▶ [Work task]: From the records beneath, determine how many lines contain "front" and report only that figure.

Saved data entries
______________________________

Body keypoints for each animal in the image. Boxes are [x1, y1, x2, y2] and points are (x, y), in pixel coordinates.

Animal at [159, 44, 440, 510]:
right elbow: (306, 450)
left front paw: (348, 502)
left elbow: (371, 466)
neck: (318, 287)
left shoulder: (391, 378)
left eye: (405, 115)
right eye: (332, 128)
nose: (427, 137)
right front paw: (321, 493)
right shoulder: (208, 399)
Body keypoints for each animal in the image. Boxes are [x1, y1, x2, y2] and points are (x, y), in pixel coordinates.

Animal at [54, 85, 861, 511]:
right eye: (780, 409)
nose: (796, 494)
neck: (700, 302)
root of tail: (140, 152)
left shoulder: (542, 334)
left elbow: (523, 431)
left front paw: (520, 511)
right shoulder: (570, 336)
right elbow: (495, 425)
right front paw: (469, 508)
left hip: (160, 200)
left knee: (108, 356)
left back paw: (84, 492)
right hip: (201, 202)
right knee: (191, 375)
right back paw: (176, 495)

______________________________

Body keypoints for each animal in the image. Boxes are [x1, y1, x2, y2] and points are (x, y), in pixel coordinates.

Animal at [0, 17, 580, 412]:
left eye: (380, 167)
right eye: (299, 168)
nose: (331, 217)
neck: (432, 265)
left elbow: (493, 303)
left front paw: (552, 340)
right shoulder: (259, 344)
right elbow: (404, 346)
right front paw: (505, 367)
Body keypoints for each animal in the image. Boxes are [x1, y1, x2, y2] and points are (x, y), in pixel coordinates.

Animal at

______________________________

▶ [Written answer]: 6